Italian entrepreneur (born 1947)

Carla Sozzani (born 29 June 1947) is an Italian book and magazine editor, gallerist, and businesswoman. She founded the Galleria Carla Sozzani in 1989 and is the creator of 10 Corso Como, an art and fashion establishment in Milan.

==Early life and education==
Sozzani was born in Mantua in 1947. Her younger sister Franca Sozzani (1950–2016) was the editor-in-chief of Vogue Italia from 1988 to 2016.

She obtained a degree in economics from Bocconi University in Milan.

==Career==
While attending university in the late 1960s and early 1970s, Sozzani began working as an editor for several Italian fashion magazines.

In the following decade, Sozzani served as editor-in-chief for all of Italian Vogues special issues, collaborating with photographers and artists such as Sarah Moon, Herb Ritts, Bruce Weber, Paolo Roversi, Robert Mapplethorpe, William Wegman, and Deborah Turbeville.

In 1986, Sozzani left Italian Vogue and was appointed by Alexander Liberman as editor-at-large for American Vogue in Italy.

In 1987, Sozzani launched and edited the Italian edition of Elle. In 1989, she met American artist Kris Ruhs, beginning both a professional and personal relationship. In 1990, she founded the Galleria Carla Sozzani at 10 Corso Como in Milan. The gallery primarily focused on photography and published exhibition catalogues and books on the work of Walter Albini, Pierre Cardin, Rudi Gernreich, Paco Rabanne, as well as numerous photographers. She subsequently oversaw more than 250 exhibitions of photography and design, showcasing the works of artists such as Man Ray, Horst, Annie Leibovitz, Helmut Newton, David La Chapelle, Jean Prouvé, Marc Newson, Shiro Kuramata, Loretta Lux and Robert Polidori.

In 1991, Sozzani's gallery at 10 Corso Como was expanded to include a fashion and design store, a larger bookstore, a city garden café-restaurant, a hotel named Three Rooms, and a rooftop garden.

In 2001, Sozzani edited Talking to Myself with Yohji Yamamoto, which she co-published with Steidl. She also curated a photography exhibition at the Maison Européenne de la Photographie (MEP) in Paris. In 2002, she opened 10 Corso Como Comme des Garçons in Tokyo, a co-venture store with Rei Kawakubo. In 2008, in a joint venture with Samsung Group, she created 10 Corso Como in Seoul, a three-story location combining fashion, art, design, and cuisine, designed by Kris Ruhs. On 31 March 2012, 10 Corso Como opened its second location in Seoul, 10 Corso Como at Avenue L, also designed by Kris Ruhs.
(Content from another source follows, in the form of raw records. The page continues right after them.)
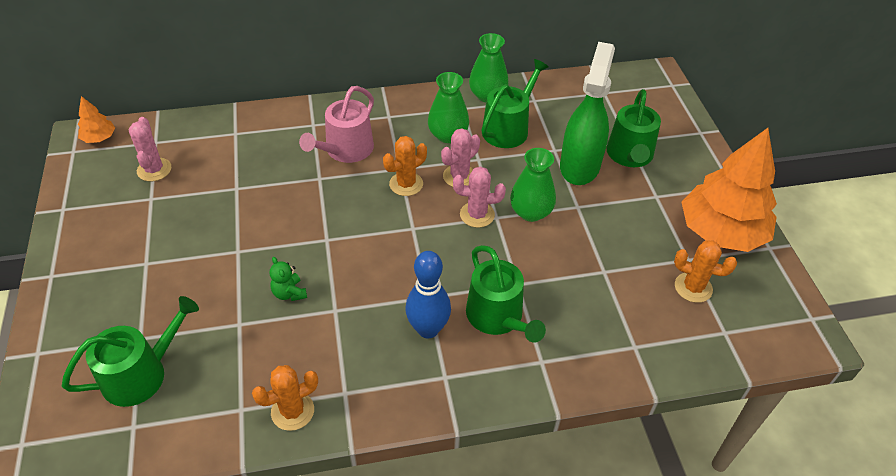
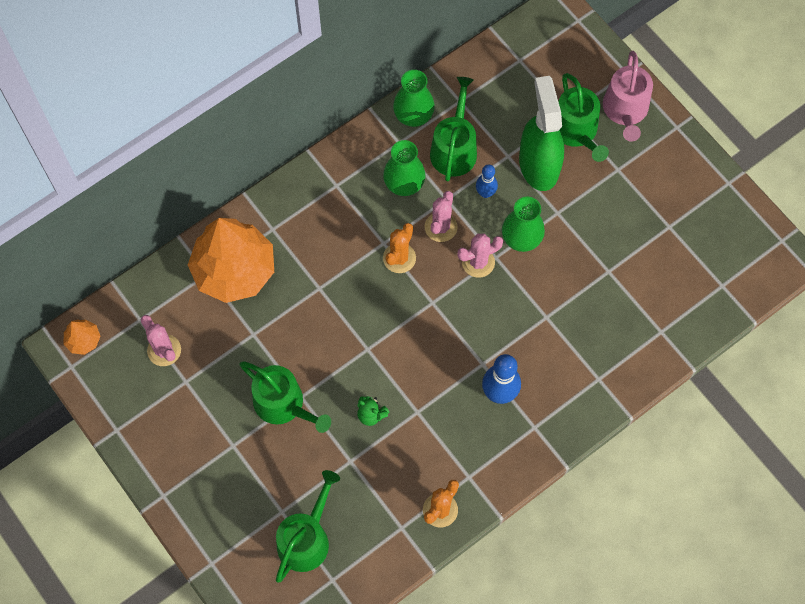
camera: 25 degrees left, 20 degrees up
(345, 150) = (322, 245): pink watering can -> pink watering can (625, 110)
(498, 317) = (547, 356): green watering can -> green watering can (283, 404)
(517, 168) = (485, 193): none -> blue bowling pin
(693, 287) = (683, 254): orange cactus -> none
(721, 232) = (685, 184): orange tree -> orange tree (234, 270)

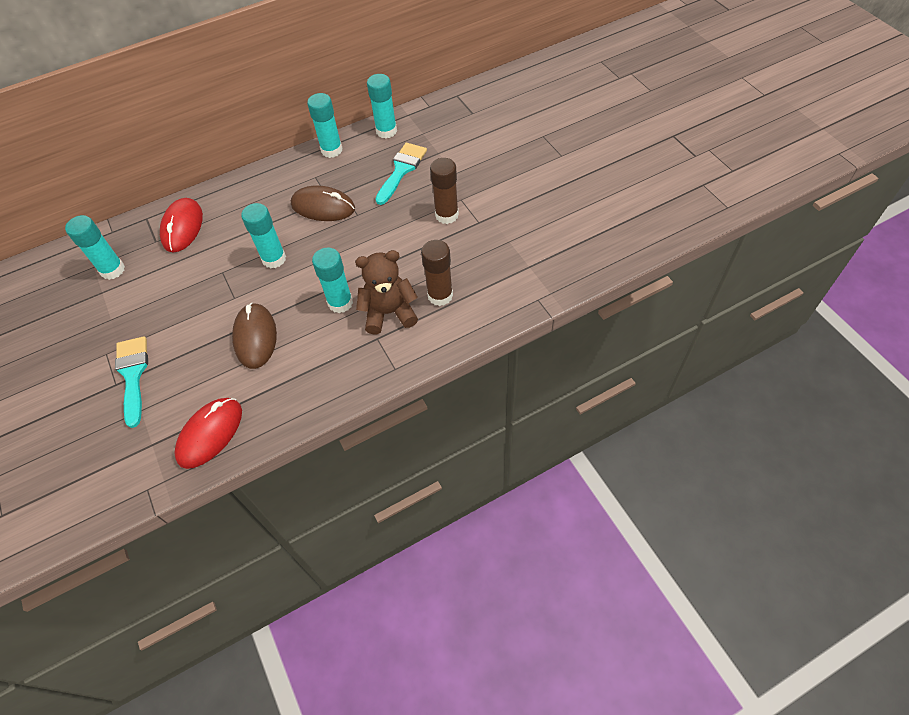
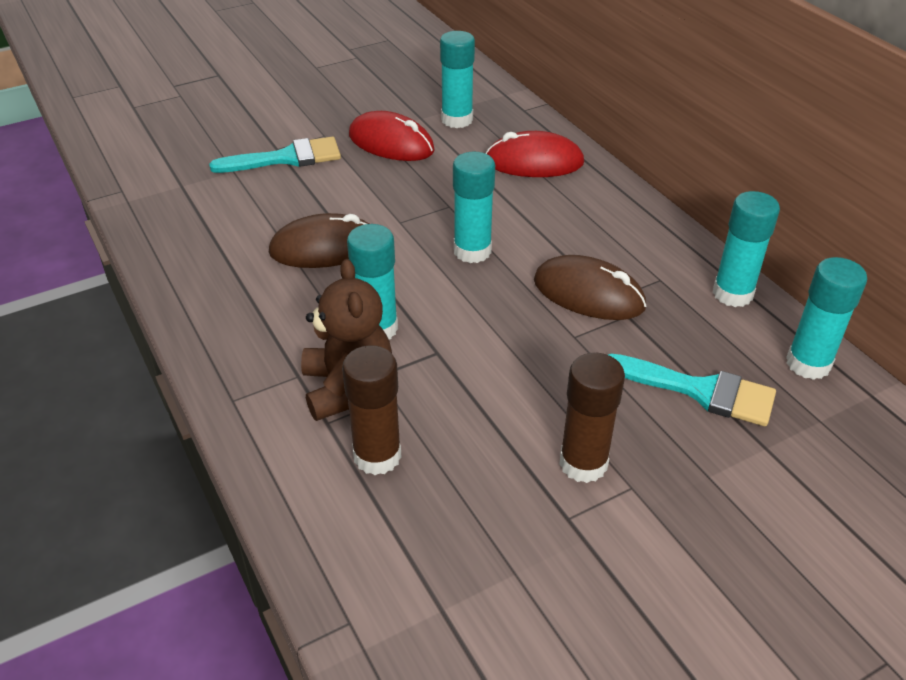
camera: 85 degrees right, 15 degrees down
(210, 434) = (179, 227): red mouse -> red mouse (391, 143)
(323, 207) = (588, 294): brown mouse -> brown mouse turned 75 degrees counterclockwise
In September 2013, Sozzani partnered with Trendy International Group to bring the 10 Corso Como concept to China. The new 10 Corso Como Shanghai opened in a freestanding glass building, featuring photography, fashion, design, music, cuisine, a pastry café, and an outdoor terrace surrounded by plants. In 2017, she established the Fondazione Sozzani, committed to advancing the quality and aesthetic depth of contemporary life by expanding knowledge of the history, execution, use, and presentation of both applied and fine arts. In the fall of 2018, she opened a branch of 10 Corso Como in New York at South Street Seaport, in collaboration with the Howard Hughes Corporation.